* Work item
Up to and including the line that contains "pinky mcp: (252, 361)", reproduce every line exactly, beginning with the first line below.

[Collected data]
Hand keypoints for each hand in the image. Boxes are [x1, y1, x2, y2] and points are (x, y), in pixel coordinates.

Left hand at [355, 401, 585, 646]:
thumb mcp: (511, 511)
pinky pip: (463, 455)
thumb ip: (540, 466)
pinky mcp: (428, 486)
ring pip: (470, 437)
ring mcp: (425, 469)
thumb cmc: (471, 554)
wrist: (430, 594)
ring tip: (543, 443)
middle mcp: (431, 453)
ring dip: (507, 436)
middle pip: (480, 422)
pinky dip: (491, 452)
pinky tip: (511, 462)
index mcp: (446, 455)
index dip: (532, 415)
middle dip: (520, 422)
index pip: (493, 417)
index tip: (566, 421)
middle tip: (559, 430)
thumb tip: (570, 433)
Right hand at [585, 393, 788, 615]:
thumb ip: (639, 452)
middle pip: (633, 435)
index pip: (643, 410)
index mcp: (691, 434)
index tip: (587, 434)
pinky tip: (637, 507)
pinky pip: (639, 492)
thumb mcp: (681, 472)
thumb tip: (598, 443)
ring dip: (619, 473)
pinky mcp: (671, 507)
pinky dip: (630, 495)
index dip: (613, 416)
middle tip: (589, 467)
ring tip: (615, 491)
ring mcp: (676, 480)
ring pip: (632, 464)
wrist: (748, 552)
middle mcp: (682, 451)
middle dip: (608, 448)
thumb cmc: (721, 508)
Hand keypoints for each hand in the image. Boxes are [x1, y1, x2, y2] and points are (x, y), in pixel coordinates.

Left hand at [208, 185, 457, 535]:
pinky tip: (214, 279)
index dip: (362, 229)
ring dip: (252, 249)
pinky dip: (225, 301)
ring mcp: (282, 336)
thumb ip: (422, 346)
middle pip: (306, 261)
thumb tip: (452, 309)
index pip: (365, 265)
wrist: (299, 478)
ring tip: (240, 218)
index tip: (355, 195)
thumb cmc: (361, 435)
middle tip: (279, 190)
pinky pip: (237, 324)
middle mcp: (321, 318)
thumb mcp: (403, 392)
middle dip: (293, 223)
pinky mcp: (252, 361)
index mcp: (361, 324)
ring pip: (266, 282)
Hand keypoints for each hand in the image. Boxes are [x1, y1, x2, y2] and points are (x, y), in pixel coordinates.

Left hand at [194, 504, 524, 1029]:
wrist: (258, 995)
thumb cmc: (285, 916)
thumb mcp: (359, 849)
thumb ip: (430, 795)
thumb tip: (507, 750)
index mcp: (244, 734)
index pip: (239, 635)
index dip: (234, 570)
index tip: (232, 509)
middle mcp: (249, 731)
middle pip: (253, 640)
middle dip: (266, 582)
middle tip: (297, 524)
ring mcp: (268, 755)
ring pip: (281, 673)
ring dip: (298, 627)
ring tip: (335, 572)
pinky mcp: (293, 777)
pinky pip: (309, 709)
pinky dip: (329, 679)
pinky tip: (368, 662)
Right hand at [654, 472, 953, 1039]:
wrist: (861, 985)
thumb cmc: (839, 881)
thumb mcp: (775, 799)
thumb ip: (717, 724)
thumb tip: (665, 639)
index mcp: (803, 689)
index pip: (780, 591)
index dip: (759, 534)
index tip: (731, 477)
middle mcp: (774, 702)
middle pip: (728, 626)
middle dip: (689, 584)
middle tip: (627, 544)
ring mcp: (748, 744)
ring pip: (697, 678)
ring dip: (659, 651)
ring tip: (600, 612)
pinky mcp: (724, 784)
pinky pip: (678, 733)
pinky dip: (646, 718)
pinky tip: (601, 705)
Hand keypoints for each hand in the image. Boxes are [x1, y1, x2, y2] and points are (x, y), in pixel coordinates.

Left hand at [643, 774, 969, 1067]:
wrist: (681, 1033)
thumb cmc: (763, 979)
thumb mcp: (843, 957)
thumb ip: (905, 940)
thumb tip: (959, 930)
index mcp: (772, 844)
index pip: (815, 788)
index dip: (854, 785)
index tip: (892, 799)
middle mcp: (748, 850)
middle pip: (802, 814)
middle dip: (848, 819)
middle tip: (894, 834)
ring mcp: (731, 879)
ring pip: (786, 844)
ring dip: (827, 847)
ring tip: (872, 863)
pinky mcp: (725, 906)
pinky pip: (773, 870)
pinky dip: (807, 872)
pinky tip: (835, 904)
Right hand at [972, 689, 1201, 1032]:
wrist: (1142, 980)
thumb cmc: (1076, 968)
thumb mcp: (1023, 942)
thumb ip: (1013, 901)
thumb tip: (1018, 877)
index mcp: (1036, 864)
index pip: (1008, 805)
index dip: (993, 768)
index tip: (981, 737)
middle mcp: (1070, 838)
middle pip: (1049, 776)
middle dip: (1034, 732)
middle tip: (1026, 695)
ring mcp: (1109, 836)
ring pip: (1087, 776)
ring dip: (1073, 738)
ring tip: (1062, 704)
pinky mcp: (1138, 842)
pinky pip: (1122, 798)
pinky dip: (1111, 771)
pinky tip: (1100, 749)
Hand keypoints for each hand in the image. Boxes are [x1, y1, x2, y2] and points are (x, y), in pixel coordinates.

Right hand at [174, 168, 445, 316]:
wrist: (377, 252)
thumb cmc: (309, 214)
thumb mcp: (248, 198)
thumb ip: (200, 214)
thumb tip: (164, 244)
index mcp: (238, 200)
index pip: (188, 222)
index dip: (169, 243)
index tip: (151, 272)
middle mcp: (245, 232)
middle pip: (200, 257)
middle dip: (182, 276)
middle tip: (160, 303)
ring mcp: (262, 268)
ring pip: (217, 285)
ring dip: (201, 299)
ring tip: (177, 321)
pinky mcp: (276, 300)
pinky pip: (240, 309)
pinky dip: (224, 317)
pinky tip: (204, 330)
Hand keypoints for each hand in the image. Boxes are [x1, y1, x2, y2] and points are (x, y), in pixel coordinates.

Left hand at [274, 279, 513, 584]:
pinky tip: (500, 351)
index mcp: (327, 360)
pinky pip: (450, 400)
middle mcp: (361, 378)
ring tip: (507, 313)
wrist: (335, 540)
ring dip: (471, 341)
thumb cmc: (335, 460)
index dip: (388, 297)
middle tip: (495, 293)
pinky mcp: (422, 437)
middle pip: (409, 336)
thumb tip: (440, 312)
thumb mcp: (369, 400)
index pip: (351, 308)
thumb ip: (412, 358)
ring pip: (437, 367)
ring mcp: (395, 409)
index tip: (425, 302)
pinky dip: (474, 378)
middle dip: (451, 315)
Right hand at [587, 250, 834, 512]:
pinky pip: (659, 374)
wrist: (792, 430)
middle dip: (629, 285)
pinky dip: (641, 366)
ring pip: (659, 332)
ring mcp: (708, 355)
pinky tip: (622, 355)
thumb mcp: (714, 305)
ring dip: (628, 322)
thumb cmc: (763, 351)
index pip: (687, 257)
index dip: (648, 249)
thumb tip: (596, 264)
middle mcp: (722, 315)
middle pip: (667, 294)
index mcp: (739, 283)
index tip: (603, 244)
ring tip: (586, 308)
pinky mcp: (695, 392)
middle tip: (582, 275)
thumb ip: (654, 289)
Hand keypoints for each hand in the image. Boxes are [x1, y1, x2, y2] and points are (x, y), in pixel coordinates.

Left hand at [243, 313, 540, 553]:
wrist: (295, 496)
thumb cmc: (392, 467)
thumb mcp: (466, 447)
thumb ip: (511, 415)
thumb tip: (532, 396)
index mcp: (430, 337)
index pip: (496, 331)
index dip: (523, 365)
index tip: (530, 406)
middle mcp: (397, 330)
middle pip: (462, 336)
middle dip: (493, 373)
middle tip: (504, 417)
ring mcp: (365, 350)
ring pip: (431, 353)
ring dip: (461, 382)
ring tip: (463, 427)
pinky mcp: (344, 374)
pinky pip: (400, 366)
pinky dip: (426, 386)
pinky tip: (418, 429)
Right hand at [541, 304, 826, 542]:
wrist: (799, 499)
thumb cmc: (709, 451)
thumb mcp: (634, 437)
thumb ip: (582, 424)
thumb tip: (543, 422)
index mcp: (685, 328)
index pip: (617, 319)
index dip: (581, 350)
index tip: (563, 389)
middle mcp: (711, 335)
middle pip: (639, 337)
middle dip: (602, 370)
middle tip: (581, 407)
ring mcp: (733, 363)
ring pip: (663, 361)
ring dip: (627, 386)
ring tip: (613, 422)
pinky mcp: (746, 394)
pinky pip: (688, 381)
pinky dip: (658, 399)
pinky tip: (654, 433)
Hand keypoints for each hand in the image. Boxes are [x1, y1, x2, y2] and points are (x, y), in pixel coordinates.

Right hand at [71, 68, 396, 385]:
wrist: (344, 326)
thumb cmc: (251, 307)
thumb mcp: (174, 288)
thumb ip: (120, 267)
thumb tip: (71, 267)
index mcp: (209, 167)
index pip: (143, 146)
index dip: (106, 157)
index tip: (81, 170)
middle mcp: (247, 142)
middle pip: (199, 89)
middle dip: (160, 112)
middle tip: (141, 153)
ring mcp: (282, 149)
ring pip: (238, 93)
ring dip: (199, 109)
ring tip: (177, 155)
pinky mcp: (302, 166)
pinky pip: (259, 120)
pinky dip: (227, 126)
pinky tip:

* Final answer
Hand keypoints for each hand in the image. Boxes are [x1, y1, x2, y2] and points are (x, y), in pixel coordinates.

Left hand at [355, 401, 585, 646]:
thumb mcp: (511, 511)
pinky pip: (463, 455)
thumb ip: (540, 466)
pinky mcp: (428, 486)
ring pip: (470, 437)
ring mcp: (425, 469)
thumb cmc: (471, 554)
wrist: (430, 594)
ring tip: (543, 443)
middle mcp: (431, 453)
ring dip: (507, 436)
middle pip: (480, 422)
pinky dip: (491, 452)
pinky tip: (511, 462)
index mcp: (446, 455)
index dip: (532, 415)
middle dip: (520, 422)
index pip: (493, 417)
index tip: (566, 421)
middle tip: (559, 430)
thumb tip: (570, 433)
Right hand at [585, 393, 788, 615]:
thumb ip: (639, 452)
middle pip: (633, 435)
index pip: (643, 410)
index mcp: (691, 434)
index tip: (587, 434)
pinky tip: (637, 507)
pinky pip: (639, 492)
thumb mcp: (681, 472)
thumb tip: (598, 443)
ring dip: (619, 473)
pinky mcp: (671, 507)
pinky dip: (630, 495)
index dip: (613, 416)
middle tip: (589, 467)
ring tip: (615, 491)
ring mcp: (676, 480)
ring pip: (632, 464)
wrist: (748, 552)
middle mcp: (682, 451)
middle dip: (608, 448)
thumb cmc: (721, 508)
Hand keypoints for each hand in the image. Boxes are [x1, y1, x2, y2] and points are (x, y), in pixel coordinates.

Left hand at [208, 185, 457, 535]:
pinky tip: (214, 279)
index dip: (362, 229)
ring dip: (252, 249)
pinky dip: (225, 301)
ring mcp: (282, 336)
thumb ip: (422, 346)
middle pip: (306, 261)
thumb tip: (452, 309)
index pip: (365, 265)
wrist: (299, 478)
ring tip: (240, 218)
index tip: (355, 195)
thumb cmc: (361, 435)
middle tip: (279, 190)
pinky pip: (237, 324)
middle mcp: (321, 318)
thumb mcp: (403, 392)
middle dip: (293, 223)
pinky mcp: (252, 361)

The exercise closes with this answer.